Elle n'émet pas de jugement sur le bien-fondé de ces mesures de traçage numérique mais exprime des inquiétudes sur le manque de coordination entre les différents Etats, notant au passage qu'une approche paneuropéenne apporterait de meilleurs résultats. Par ailleurs, une centralisation permettrait un respect total des obligations du Règlement général sur la protection des données (RGPD).  "Dans l'idéal, une coordination avec l'Organisation mondiale de la santé devrait également avoir lieu, afin de garantir la protection des données dans le monde entier dès la conception", a note même Wojciech Wiewiorowski, directeur du CEPD. Pour l'instant, l'OMS n'a pas communiqué à ce sujet.

Aujourd'hui, deux Etats membres de l'UE utilisent des applications de traçage numérique pour lutter contre la pandémie de Covid-19. Le ministère de la Santé polonais a mis en place " Home Quarantine", une application qui exige la prise de selfies tout au long de la journée pour prouver son confinement. De son côté, l'Irlande a instauré une application mobile de suivi reposant sur le consentement de l'utilisateur. Pour l'instant, ces dispositifs sont davantage répandus en Asie.

Des chercheurs européens planchent sur une application
Un groupe composé de 130 chercheurs de huit pays, dont la France, entend lancer d'ici le 7 avril une plate-forme baptisée PEPP-PT (Pan-European Privacy Preserving Proximity Tracing) qui permettra de concevoir des applications ayant recours au "contact tracing". "Notre objectif est de fournir une colonne vertébrale aux composants numériques de base dans la lutte mondiale contre le Covid-19", a déclaré Hans-Christian Boos, membre d'un conseil consultatif sur le numérique pour le gouvernement allemand et fondateur de l'entreprise Arago, interrogé par Reuters.

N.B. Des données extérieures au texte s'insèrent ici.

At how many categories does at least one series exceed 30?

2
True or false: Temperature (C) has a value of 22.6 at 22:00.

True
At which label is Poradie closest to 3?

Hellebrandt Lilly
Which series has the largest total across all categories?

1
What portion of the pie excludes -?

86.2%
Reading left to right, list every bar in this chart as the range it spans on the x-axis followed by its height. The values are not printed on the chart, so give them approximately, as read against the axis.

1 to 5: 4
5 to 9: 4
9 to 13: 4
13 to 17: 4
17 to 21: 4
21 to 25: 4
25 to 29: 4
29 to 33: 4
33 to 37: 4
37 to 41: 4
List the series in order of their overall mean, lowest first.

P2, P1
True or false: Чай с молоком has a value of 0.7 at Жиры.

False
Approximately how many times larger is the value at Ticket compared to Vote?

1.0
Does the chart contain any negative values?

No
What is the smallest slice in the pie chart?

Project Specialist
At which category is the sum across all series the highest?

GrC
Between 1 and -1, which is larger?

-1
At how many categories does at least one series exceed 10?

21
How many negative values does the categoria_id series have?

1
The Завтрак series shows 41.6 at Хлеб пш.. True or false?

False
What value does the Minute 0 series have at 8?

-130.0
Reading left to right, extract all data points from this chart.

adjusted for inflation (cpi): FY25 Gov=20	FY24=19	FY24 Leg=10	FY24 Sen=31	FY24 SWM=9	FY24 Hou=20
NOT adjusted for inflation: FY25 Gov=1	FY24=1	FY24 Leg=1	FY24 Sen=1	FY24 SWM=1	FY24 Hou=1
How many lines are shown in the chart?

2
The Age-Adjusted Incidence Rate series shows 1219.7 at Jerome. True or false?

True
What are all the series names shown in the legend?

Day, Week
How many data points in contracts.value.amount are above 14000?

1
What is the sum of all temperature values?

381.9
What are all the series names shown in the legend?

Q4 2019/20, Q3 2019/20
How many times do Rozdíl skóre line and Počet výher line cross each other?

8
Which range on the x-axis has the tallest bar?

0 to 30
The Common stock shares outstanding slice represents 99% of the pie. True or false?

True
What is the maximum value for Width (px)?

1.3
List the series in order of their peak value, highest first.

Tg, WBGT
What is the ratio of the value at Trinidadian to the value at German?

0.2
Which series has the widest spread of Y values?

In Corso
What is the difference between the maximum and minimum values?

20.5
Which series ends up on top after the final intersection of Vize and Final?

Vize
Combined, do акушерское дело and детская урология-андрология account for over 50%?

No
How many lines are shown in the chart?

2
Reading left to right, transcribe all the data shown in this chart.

Les chercheurs promettent également que cet outil respectera pleinement le RGPD. La plate-forme PEPP-PT utilisera la technologie Bluetooth des téléphones mobiles dans un cadre anonyme et sur la base du volontariat. Elle stockera via un cryptage renforcé l'historique des connexions entre les appareils dans le smartphone et non sur serveur central pendant une durée de deux semaines. Seules les autorités sanitaires locales, considérées comme des "tiers de confiance", seront autorisées à télécharger les données permettant d'informer les personnes susceptibles de contracter la maladie et leur recommander de se placer en isolement.